--- WHAT YOU ARE ASKED TO DO ---
From the entries that follow, extract each line holding the string "slice".

Stored records

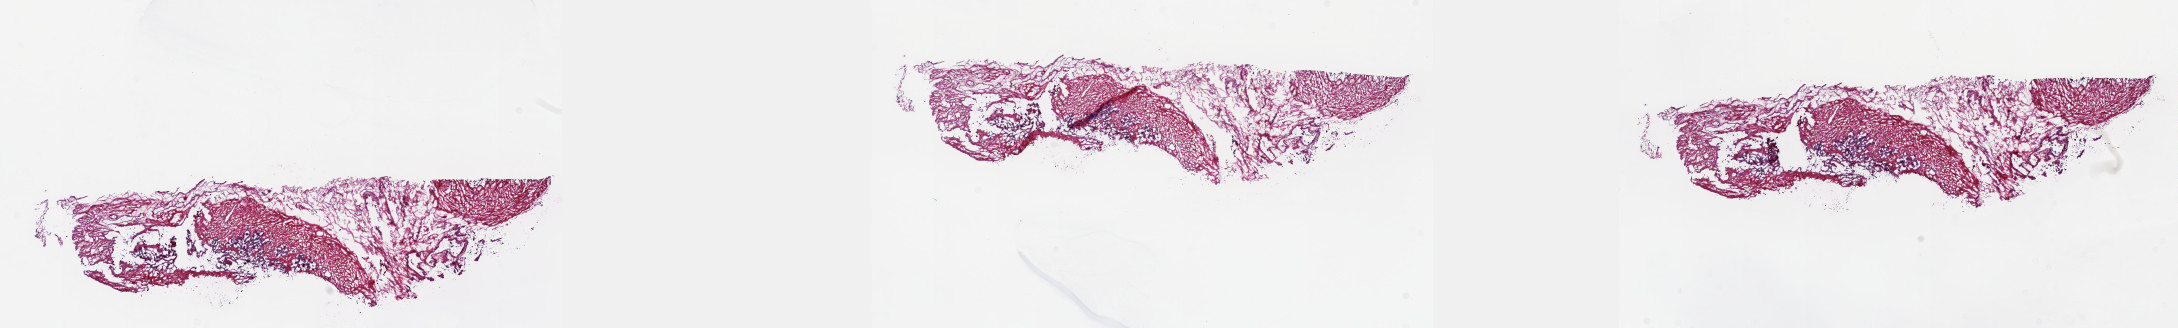
Digitized H&E-stained tissue section (whole slide) — a low-resolution overview of the entire scanned area, about 35.1 x 5.3 mm. Frozen section. Solid tissue normal (non-tumour tissue) sample from the prostate. Patient: male, age at initial diagnosis 50 years. Composition of this section per pathologist review: tumour cells 0%, tumour nuclei 0%, normal cells 15%, stromal cells 85%, necrosis 0%. Inflammatory infiltration, as recorded: lymphocyte infiltration 0%, monocyte infiltration 0%, neutrophil infiltration 0%.
This section: solid tissue normal (non-tumour) sample from the same patient. Patient diagnosis: Adenocarcinoma, NOS (prostate gland).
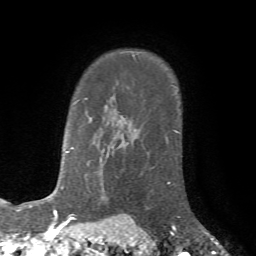
Breast MRI (dynamic contrast-enhanced), one axial slice. Position 55 of 72 along the scan axis. Cropped to one breast. Dynamic contrast-enhanced series, time point 2 of 7 at this slice position (early post-contrast). 1.5 T. TE 4.2 ms, TR 8.7 ms. 256 × 256 image matrix, field of view 180 × 180 mm. Female patient.
Annotated regions visible in this slice (semi-automatically segmented with operator editing):
- enhancing-tissue mask used for the functional tumour volume (all voxels passing the contrast-enhancement thresholds inside the analysis volume; usually the tumour): bounding box [x1, y1, x2, y2] px = [167, 182, 179, 226]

--- ANSWER TO THE PROBLEM ---
Breast MRI (dynamic contrast-enhanced), one axial slice. Position 55 of 72 along the scan axis. Cropped to one breast. Dynamic contrast-enhanced series, time point 2 of 7 at this slice position (early post-contrast). 1.5 T. TE 4.2 ms, TR 8.7 ms. 256 × 256 image matrix, field of view 180 × 180 mm. Female patient.
Annotated regions visible in this slice (semi-automatically segmented with operator editing):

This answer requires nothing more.